Liposomal Bupivacaine: A Delay Rather Than Elimination of Rebound Pain in Mouse Postoperative Model

Background: Rebound pain, a postoperative surge in pain after peripheral nerve block (PNB) resolution, leads to increased opioid use and delayed recovery. Liposomal bupivacaine (LB) resolution prolongs analgesia, but its impact on rebound pain remains unclear. We developed a mouse model of sciatic/femoral nerve block to study LB’s effects. Methods: Male C57 mice (n=24) underwent tibial fracture surgery and were divided into sham, surgery (S), or LB (1.3%) groups. LB was administered near sciatic/femoral nerves using nerve stimulator guidance. Mechanical (von Frey) and thermal (Hargreaves) nociception were assessed.
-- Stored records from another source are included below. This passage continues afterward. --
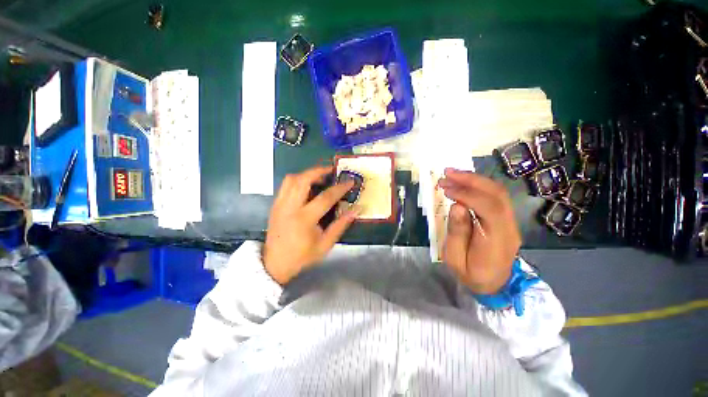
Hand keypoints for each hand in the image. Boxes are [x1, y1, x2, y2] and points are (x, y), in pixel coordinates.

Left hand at [263, 165, 357, 284]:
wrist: (274, 263)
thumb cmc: (301, 256)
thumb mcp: (325, 245)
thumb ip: (340, 226)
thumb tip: (355, 210)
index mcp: (304, 219)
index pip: (325, 197)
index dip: (340, 188)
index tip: (350, 181)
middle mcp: (290, 207)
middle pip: (303, 180)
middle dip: (319, 171)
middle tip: (331, 170)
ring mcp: (280, 204)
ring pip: (291, 179)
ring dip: (307, 174)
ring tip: (320, 176)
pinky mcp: (275, 205)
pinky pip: (285, 185)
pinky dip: (297, 180)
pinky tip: (307, 185)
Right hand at [437, 168, 520, 293]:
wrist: (495, 285)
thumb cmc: (472, 275)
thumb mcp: (456, 260)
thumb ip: (457, 233)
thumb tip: (457, 206)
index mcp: (497, 241)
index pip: (489, 208)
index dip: (467, 194)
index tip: (445, 189)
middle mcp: (509, 227)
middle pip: (497, 194)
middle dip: (470, 180)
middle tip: (446, 174)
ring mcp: (510, 221)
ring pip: (497, 192)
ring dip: (473, 179)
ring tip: (451, 174)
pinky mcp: (505, 218)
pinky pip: (495, 196)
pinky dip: (477, 185)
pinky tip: (463, 183)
Histology evaluated nerve inflammation at days 2 and 28. Nerve block success rates were confirmed via methylene blue injection (n=15). Results: LB extended thermal (24h, P <0.05) and mechanical (36h, P <0.05) analgesia. Transient thermal rebound hyperalgesia occurred at 48h ( P =0.003), but no mechanical rebound was observed. Mild neural inflammation was more frequent with LB at day 2 ( P <0.05). Nerve stimulator-guided blocks had high success rates (sciatic: 93.3%, P =0.035; femoral: 73.3%, P =0.030). Conclusions: LB delayed but did not eliminate rebound pain, possibly due to neuroinflammation. A reliable mouse model of combined sciatic/femoral nerve block was established.